How leaders should act in 2026

Rethink who your “digital audience” really is. The assumption that older customers avoid digital communication no longer holds true. Most consumers, including those well into their seventies, are comfortable engaging and resolving debts online, but they may need clarity, simplicity, and reassurance to take action confidently.

For 2026, focus on accessibility, tone, and trust. That means designing clear, readable communications, mobile-friendly experiences, and flexible digital journeys that work for everyone, while continuing to offer assisted options for the segment of customers aged 80+ who may still prefer human support.

Conclusion

Time to act: preparing your collections strategy for 2026

The data from 2024 and 2025 is clear: collections is evolving faster than ever. Technology, regulation and customer expectations are reshaping how debt recovery happens — and what good looks like. The organisations that will lead in 2026 are those already adapting, using data to design collections experiences that are effective, fair and human.

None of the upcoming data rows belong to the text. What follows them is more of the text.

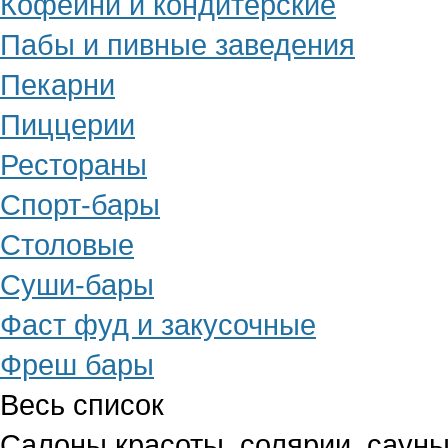
Кофейни и кондитерские
Пабы и пивные заведения
Пекарни
Пиццерии
Рестораны
Спорт-бары
Столовые
Суши-бары
Фаст фуд и закусочные
Фреш бары
Весь список
Салоны красоты, солярии, сауны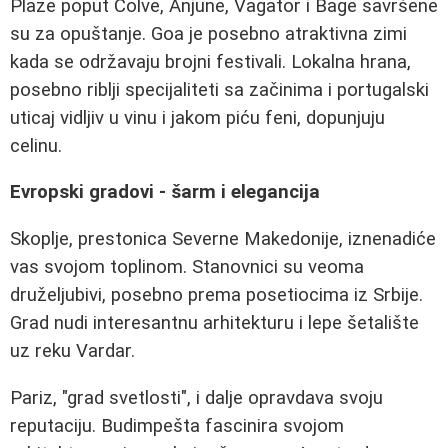
Plaze poput Colve, Anjune, Vagator i Bage savršene
su za opuštanje. Goa je posebno atraktivna zimi
kada se održavaju brojni festivali. Lokalna hrana,
posebno riblji specijaliteti sa začinima i portugalski
uticaj vidljiv u vinu i jakom piću feni, dopunjuju
celinu.
Evropski gradovi - šarm i elegancija
Skoplje, prestonica Severne Makedonije, iznenadiće
vas svojom toplinom. Stanovnici su veoma
druželjubivi, posebno prema posetiocima iz Srbije.
Grad nudi interesantnu arhitekturu i lepe šetalište
uz reku Vardar.
Pariz, "grad svetlosti", i dalje opravdava svoju
reputaciju. Budimpešta fascinira svojom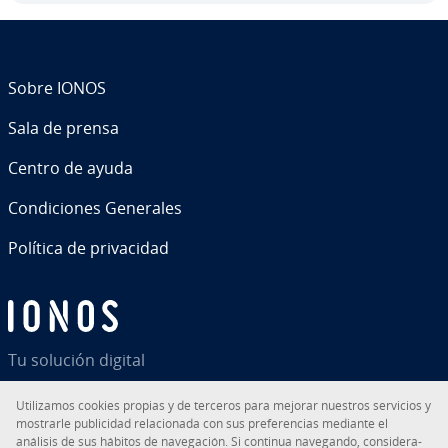
Sobre IONOS
Sala de prensa
Centro de ayuda
Co­n­di­cio­nes Generales
Política de pri­va­ci­dad
Tu solución digital
Uti­li­za­mos cookies propias y de terceros para mejorar nuestros servicios y
mostrarle pu­bli­ci­dad re­la­cio­na­da con sus pre­fe­re­n­cias mediante el
análisis de sus hábitos de na­ve­ga­ción. Si continua navegando, co­n­si­de­ra­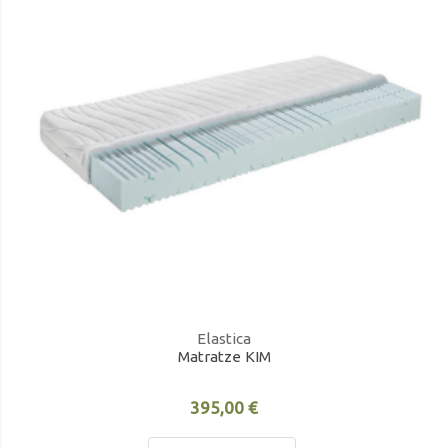
Elastica
Matratze KIM
395,00 €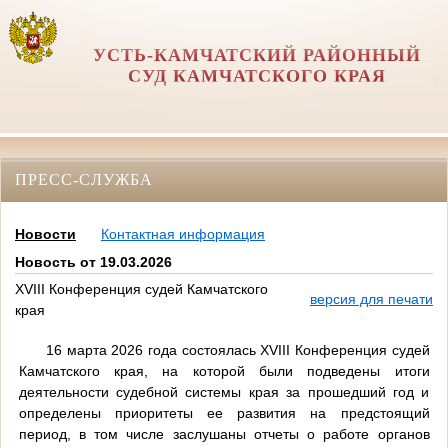
УСТЬ-КАМЧАТСКИЙ РАЙОННЫЙ
СУД КАМЧАТСКОГО КРАЯ
ПРЕСС-СЛУЖБА
Новости
Контактная информация
Новость от 19.03.2026
XVIII Конференция судей Камчатского
версия для печати
края
16 марта 2026 года состоялась XVIII Конференция судей
Камчатского края, на которой были подведены итоги
деятельности судебной системы края за прошедший год и
определены приоритеты ее развития на предстоящий
период, в том числе заслушаны отчеты о работе органов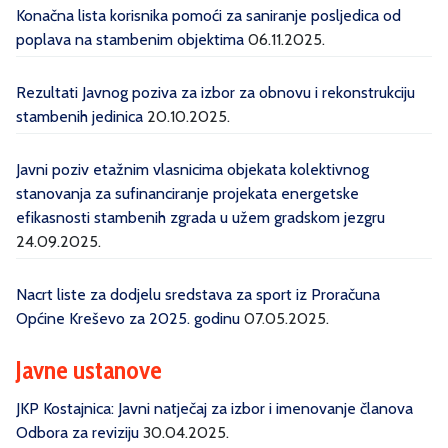
Konačna lista korisnika pomoći za saniranje posljedica od
poplava na stambenim objektima
06.11.2025.
Rezultati Javnog poziva za izbor za obnovu i rekonstrukciju
stambenih jedinica
20.10.2025.
Javni poziv etažnim vlasnicima objekata kolektivnog
stanovanja za sufinanciranje projekata energetske
efikasnosti stambenih zgrada u užem gradskom jezgru
24.09.2025.
Nacrt liste za dodjelu sredstava za sport iz Proračuna
Općine Kreševo za 2025. godinu
07.05.2025.
Javne ustanove
JKP Kostajnica: Javni natječaj za izbor i imenovanje članova
Odbora za reviziju
30.04.2025.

Across every finding in this playbook, one message stands out. Real progress comes from evidence, not assumption. The insights here show how AI, behavioural design and smarter communications are already improving outcomes for both businesses and customers. They also show what’s required next: proactive hardship detection, achievable repayment design and communication strategies that balance reach with empathy.

This is the moment to act. Benchmark your strategy against the data, align with emerging regulation, and invest in systems that make collections faster, fairer and more human. The next era of collections will be defined by those who use technology to serve people — not replace them.